Ilustrasi olahraga lari.
Ilustrasi olahraga lari.

 Tren fun run semakin digemari masyarakat urban sebagai cara menjaga kebugaran sekaligus bersosialisasi. Namun, satu pertanyaan kerap muncul di kalangan pelari pemula maupun kasual: lebih baik memilih jarak 5 kilometer atau 10 kilometer? Jawabannya kerap bergantung pada tujuan, pengalaman, dan gaya hidup masing-masing peserta.

Pilihan jarak 5K belakangan menjadi favorit karena dinilai lebih ramah untuk semua kalangan. Hal ini terlihat dari tingginya minat peserta dalam gelaran Fun Run 5K Aurora Saffron Collagen x Bolo Runners bertema “Ready, Set, Glow!” yang digelar di BESTSPORT Cikarang. Sejak pagi hari sekitar pukul 05.30 WIB, peserta sudah memadati area acara untuk melakukan pemanasan ringan dan menikmati suasana pagi. Scroll untuk info lengkapnya, yuk!

Fun Run 5K sering dianggap sebagai pintu masuk ideal bagi mereka yang baru mulai aktif berlari. Jaraknya cukup menantang untuk meningkatkan stamina, namun tidak terlalu menguras energi. Selain itu, 5K juga memungkinkan peserta untuk tetap menikmati suasana, berinteraksi dengan sesama pelari, dan menjadikan olahraga sebagai bagian dari rutinitas self-care akhir pekan.

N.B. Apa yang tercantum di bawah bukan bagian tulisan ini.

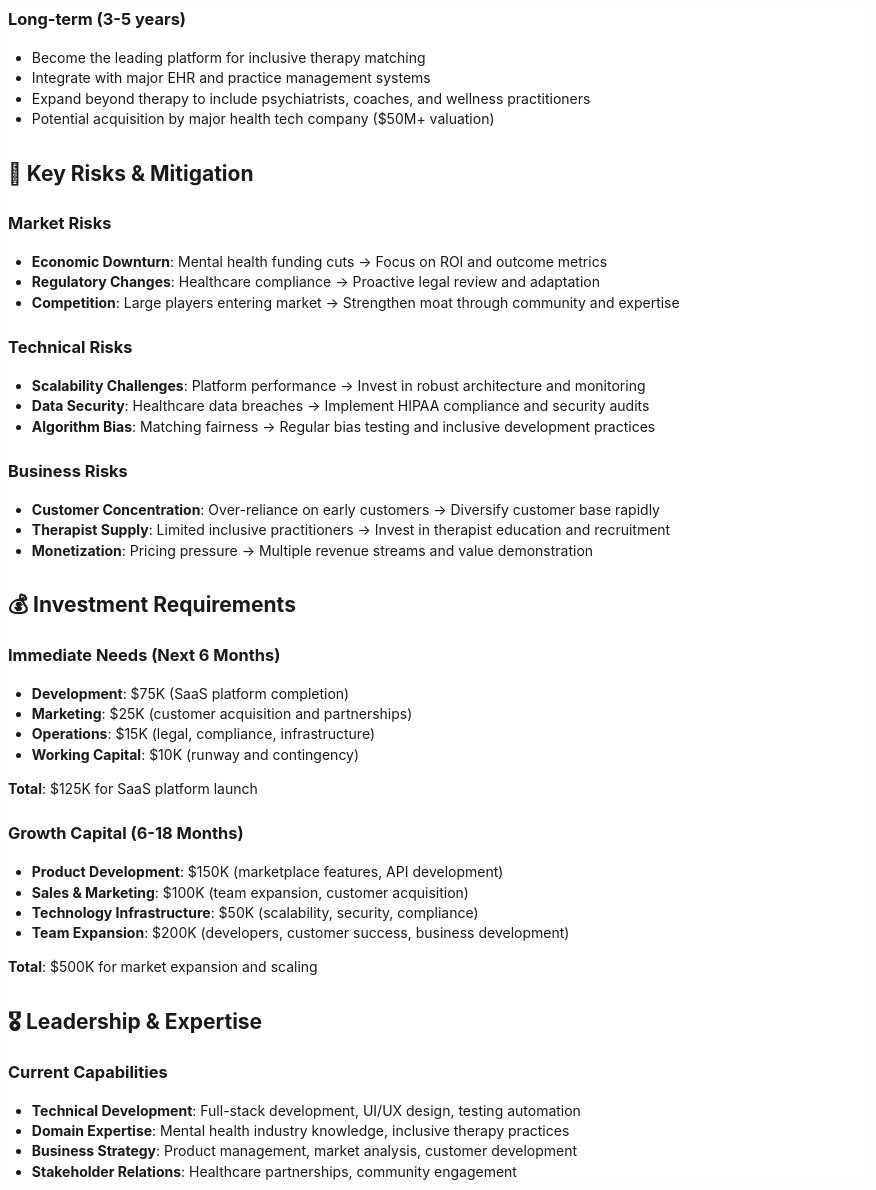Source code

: ### **Long-term (3-5 years)**
- Become the leading platform for inclusive therapy matching
- Integrate with major EHR and practice management systems
- Expand beyond therapy to include psychiatrists, coaches, and wellness practitioners
- Potential acquisition by major health tech company ($50M+ valuation)

## 🚨 **Key Risks & Mitigation**

### **Market Risks**
- **Economic Downturn**: Mental health funding cuts → Focus on ROI and outcome metrics
- **Regulatory Changes**: Healthcare compliance → Proactive legal review and adaptation
- **Competition**: Large players entering market → Strengthen moat through community and expertise

### **Technical Risks**
- **Scalability Challenges**: Platform performance → Invest in robust architecture and monitoring
- **Data Security**: Healthcare data breaches → Implement HIPAA compliance and security audits
- **Algorithm Bias**: Matching fairness → Regular bias testing and inclusive development practices

### **Business Risks**
- **Customer Concentration**: Over-reliance on early customers → Diversify customer base rapidly
- **Therapist Supply**: Limited inclusive practitioners → Invest in therapist education and recruitment
- **Monetization**: Pricing pressure → Multiple revenue streams and value demonstration

## 💰 **Investment Requirements**

### **Immediate Needs (Next 6 Months)**
- **Development**: $75K (SaaS platform completion)
- **Marketing**: $25K (customer acquisition and partnerships)
- **Operations**: $15K (legal, compliance, infrastructure)
- **Working Capital**: $10K (runway and contingency)

**Total**: $125K for SaaS platform launch

### **Growth Capital (6-18 Months)**
- **Product Development**: $150K (marketplace features, API development)
- **Sales & Marketing**: $100K (team expansion, customer acquisition)
- **Technology Infrastructure**: $50K (scalability, security, compliance)
- **Team Expansion**: $200K (developers, customer success, business development)

**Total**: $500K for market expansion and scaling

## 🎖️ **Leadership & Expertise**

### **Current Capabilities**
- **Technical Development**: Full-stack development, UI/UX design, testing automation
- **Domain Expertise**: Mental health industry knowledge, inclusive therapy practices
- **Business Strategy**: Product management, market analysis, customer development
- **Stakeholder Relations**: Healthcare partnerships, community engagement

Sebaliknya, Fun Run 10K biasanya lebih diminati pelari berpengalaman yang ingin menguji daya tahan dan konsistensi latihan. Meski memberikan kepuasan tersendiri, jarak ini membutuhkan persiapan fisik yang lebih matang, waktu pemulihan lebih panjang, serta risiko cedera yang lebih tinggi jika tidak diimbangi latihan dan nutrisi yang tepat.

Dalam konteks ini, banyak komunitas lari mulai mengedepankan konsep fun run yang inklusif. Bolo Runners, sebagai komunitas yang terlibat dalam kegiatan di Cikarang, dikenal menghadirkan suasana lari yang ramah bagi berbagai level, dari pemula hingga pelari rutin. Pendekatan ini membuat fun run 5K tidak sekadar ajang olahraga, tetapi juga ruang sosial yang mendorong konsistensi hidup aktif.

Bagi brand dan komunitas wellness, fun run jarak pendek juga dinilai lebih relevan dengan gaya hidup modern yang padat. Aktivitas ini mudah diikuti, tidak membutuhkan komitmen latihan jangka panjang, dan tetap memberi manfaat fisik maupun mental.

“Ini adalah awal dari rangkaian aktivitas Aurora Saffron Collagen di luar Jakarta. Kami ingin lebih dekat dengan komunitas di berbagai kota, dimulai dari Cikarang,” ungkap Intan, salah satu team Aurora Saffron Collagen yang turut hadir dalam kegiatan tersebut, dikutip dari keterangannya, Minggu 14 Desember 2025.

Antusiasme peserta di Cikarang menunjukkan bahwa fun run 5K mampu menjangkau segmen yang lebih luas, termasuk mereka yang datang bersama pasangan, teman, hingga komunitas lokal. Acara lari pun bergeser dari sekadar kompetisi menjadi sarana membangun relasi dan kebiasaan sehat.

Meski fun run 10K tetap memiliki daya tarik tersendiri bagi pelari yang mencari tantangan, fun run 5K menawarkan keseimbangan antara olahraga, kesenangan, dan keberlanjutan gaya hidup aktif. Bagi banyak orang, terutama di kawasan industri dan pemukiman yang terus berkembang, pilihan jarak ini dinilai lebih realistis dan konsisten untuk dijalani.

Pada akhirnya, baik 5K maupun 10K memiliki kelebihan dan kekurangannya masing-masing. Namun tren yang berkembang menunjukkan bahwa fun run 5K semakin menjadi pilihan populer bagi masyarakat yang ingin hidup sehat tanpa tekanan kompetisi—cukup bergerak, berkeringat, dan pulang dengan perasaan lebih segar.